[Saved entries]

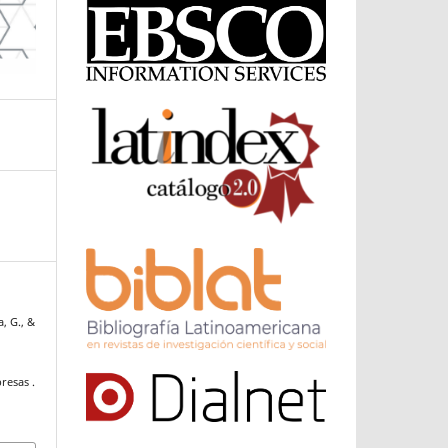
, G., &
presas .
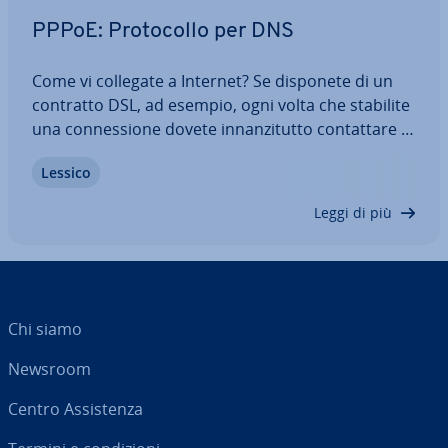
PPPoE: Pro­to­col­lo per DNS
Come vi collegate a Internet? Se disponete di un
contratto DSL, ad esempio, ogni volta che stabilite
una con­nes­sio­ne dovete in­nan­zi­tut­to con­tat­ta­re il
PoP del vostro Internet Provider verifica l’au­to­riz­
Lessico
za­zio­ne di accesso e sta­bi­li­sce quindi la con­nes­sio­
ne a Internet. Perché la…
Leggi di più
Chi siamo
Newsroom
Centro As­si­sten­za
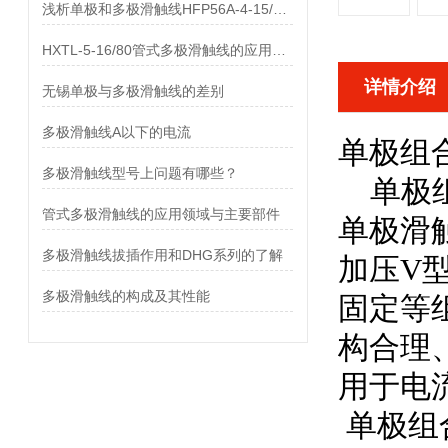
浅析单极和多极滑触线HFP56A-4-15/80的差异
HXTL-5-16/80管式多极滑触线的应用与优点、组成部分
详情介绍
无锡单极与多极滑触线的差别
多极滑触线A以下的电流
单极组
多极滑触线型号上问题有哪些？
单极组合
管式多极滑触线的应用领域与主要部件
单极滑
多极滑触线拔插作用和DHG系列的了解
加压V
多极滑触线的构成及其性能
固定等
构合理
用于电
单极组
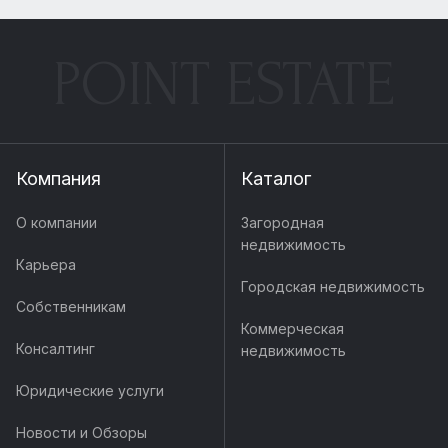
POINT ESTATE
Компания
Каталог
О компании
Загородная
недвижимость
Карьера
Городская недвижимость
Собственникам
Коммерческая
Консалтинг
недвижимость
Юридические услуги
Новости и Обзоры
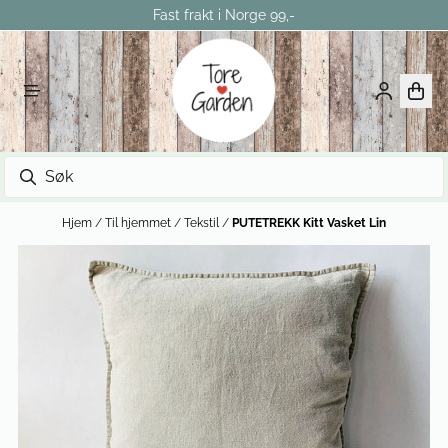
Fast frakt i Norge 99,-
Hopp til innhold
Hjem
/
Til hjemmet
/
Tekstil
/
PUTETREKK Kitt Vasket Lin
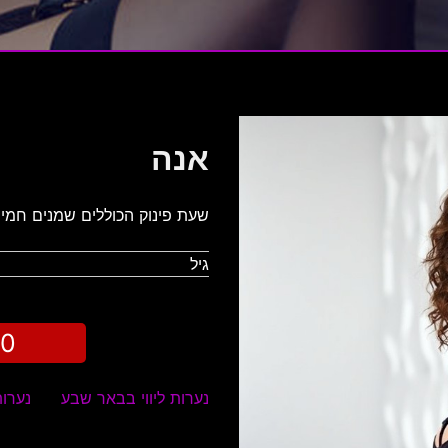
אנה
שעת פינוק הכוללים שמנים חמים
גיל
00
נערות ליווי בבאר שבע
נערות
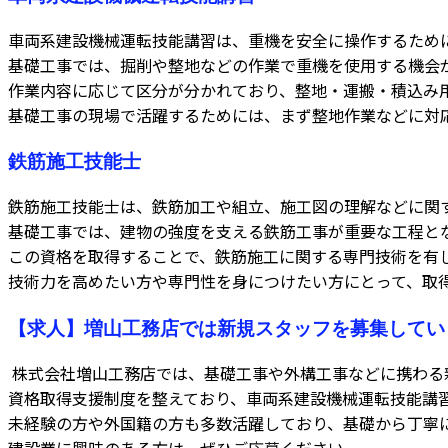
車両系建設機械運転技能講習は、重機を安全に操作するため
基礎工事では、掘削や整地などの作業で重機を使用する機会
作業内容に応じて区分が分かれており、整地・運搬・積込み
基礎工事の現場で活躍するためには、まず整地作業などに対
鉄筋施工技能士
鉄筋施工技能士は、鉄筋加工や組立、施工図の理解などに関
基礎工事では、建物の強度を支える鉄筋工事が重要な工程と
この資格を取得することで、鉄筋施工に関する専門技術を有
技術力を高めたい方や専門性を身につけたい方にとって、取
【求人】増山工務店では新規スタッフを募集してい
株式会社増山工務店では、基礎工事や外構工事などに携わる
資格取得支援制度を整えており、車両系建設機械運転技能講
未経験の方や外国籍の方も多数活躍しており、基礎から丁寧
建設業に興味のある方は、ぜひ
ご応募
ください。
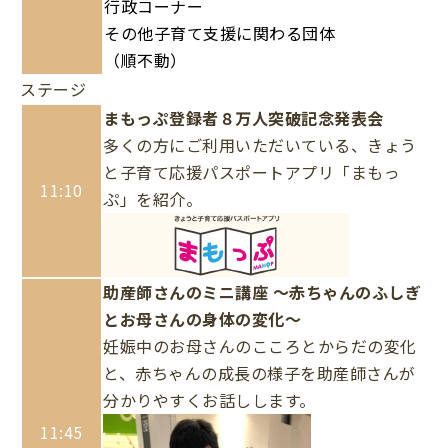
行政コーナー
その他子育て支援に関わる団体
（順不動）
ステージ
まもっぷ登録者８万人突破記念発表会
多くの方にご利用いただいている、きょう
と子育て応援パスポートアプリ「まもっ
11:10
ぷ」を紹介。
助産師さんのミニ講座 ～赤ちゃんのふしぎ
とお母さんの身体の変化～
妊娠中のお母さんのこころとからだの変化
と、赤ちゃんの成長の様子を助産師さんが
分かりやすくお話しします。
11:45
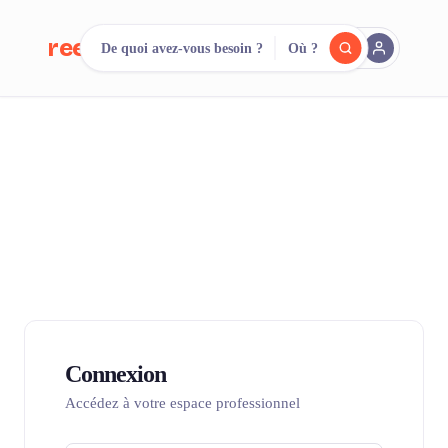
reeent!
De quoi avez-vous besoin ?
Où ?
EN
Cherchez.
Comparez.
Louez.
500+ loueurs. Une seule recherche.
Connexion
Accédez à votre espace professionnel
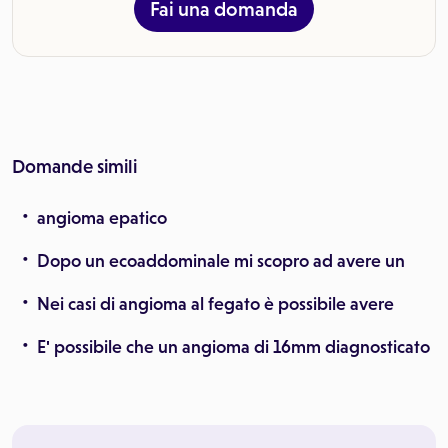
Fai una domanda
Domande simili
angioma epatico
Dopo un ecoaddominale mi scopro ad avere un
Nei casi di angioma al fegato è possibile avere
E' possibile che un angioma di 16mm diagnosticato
...
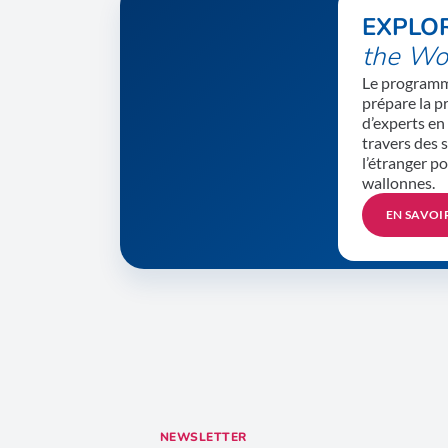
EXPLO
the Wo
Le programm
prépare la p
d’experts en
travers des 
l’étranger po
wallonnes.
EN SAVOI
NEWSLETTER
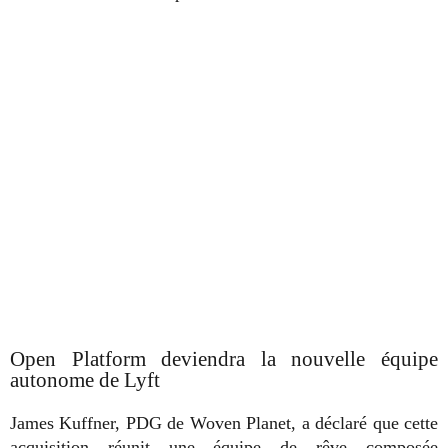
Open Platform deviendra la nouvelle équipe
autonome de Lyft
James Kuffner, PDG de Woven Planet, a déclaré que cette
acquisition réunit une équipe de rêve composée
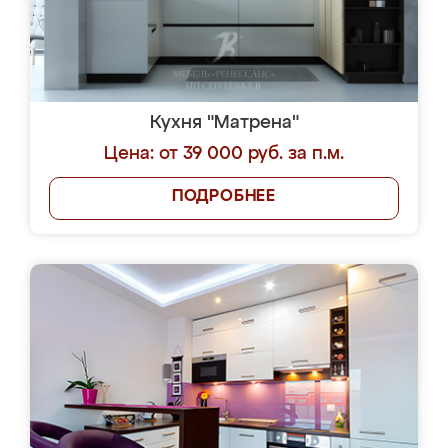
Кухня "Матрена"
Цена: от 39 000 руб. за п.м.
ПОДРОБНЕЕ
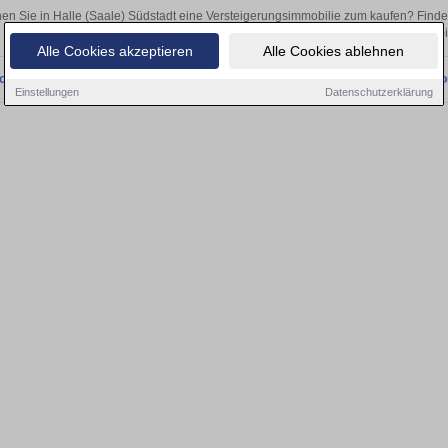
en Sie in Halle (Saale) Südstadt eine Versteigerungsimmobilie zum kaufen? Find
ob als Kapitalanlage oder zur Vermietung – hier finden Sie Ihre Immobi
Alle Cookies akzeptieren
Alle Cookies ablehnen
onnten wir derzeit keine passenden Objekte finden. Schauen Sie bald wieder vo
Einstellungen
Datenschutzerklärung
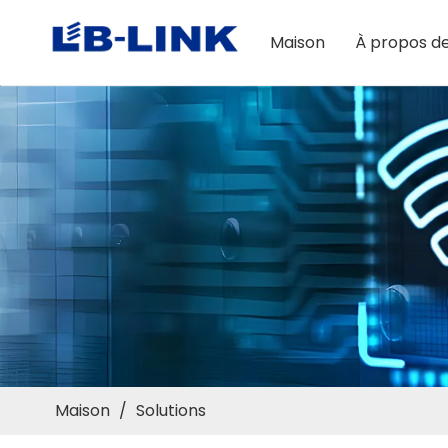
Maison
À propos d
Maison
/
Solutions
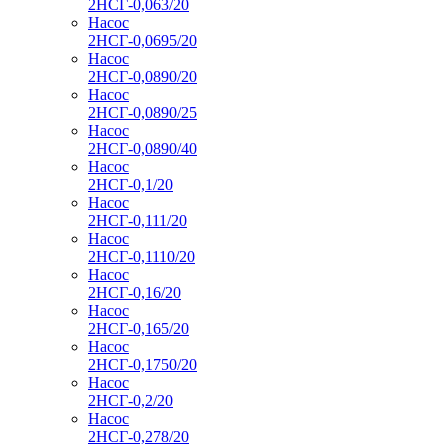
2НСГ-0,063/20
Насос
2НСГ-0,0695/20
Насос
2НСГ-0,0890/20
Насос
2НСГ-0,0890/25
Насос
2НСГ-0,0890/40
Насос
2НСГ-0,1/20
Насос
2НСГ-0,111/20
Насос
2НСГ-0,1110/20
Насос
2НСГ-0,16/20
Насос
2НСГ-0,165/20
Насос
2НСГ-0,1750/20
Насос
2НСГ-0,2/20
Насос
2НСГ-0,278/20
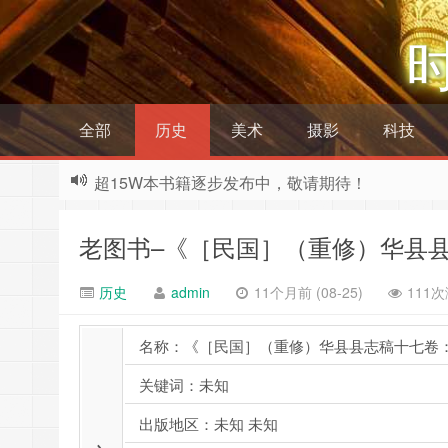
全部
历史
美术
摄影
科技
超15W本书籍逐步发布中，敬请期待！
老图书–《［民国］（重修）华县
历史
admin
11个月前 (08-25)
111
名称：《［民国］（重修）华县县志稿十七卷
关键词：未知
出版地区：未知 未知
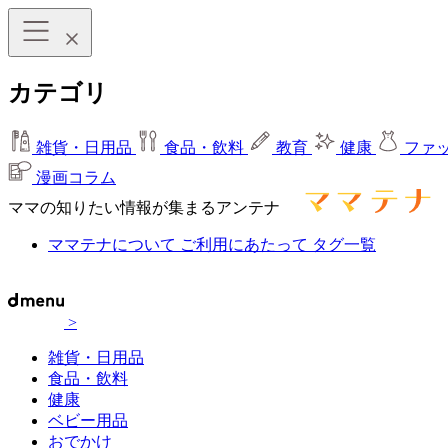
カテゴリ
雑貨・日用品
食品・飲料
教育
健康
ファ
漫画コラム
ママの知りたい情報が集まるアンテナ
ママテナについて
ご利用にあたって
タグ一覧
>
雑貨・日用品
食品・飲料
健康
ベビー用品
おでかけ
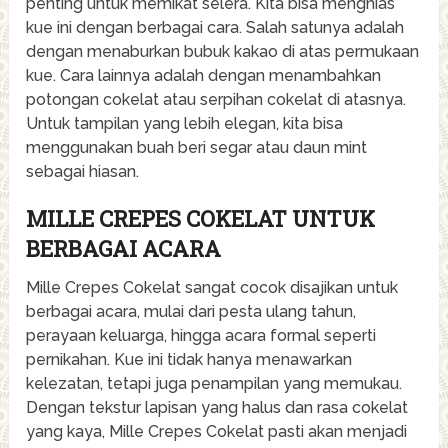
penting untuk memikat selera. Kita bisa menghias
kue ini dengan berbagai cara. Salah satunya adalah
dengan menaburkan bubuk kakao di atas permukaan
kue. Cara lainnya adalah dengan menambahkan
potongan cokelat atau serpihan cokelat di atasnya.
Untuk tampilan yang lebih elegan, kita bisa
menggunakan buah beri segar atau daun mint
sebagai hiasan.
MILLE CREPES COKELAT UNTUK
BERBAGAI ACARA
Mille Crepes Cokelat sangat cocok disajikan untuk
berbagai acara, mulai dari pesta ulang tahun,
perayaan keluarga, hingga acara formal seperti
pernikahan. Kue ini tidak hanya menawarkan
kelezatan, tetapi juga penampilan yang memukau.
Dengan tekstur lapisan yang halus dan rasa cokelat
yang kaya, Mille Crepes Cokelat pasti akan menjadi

Exercise description. Skip every picture, and restate word for word only the lines above from the line containing "2НСГ-0,278/20" to the line containing "kue. Cara lainnya adalah dengan menambahkan", both of them included.

Result of this exercise.
2НСГ-0,278/20
全部
历史
美术
摄影
科技
超15W本书籍逐步发布中，敬请期待！
老图书–《［民国］（重修）华县
历史
admin
11个月前 (08-25)
111
名称：《［民国］（重修）华县县志稿十七卷
关键词：未知
出版地区：未知 未知
カテゴリ
雑貨・日用品
食品・飲料
教育
健康
ファ
漫画コラム
ママの知りたい情報が集まるアンテナ
ママテナについて
ご利用にあたって
タグ一覧
>
雑貨・日用品
食品・飲料
健康
ベビー用品
おでかけ
penting untuk memikat selera. Kita bisa menghias
kue ini dengan berbagai cara. Salah satunya adalah
dengan menaburkan bubuk kakao di atas permukaan
kue. Cara lainnya adalah dengan menambahkan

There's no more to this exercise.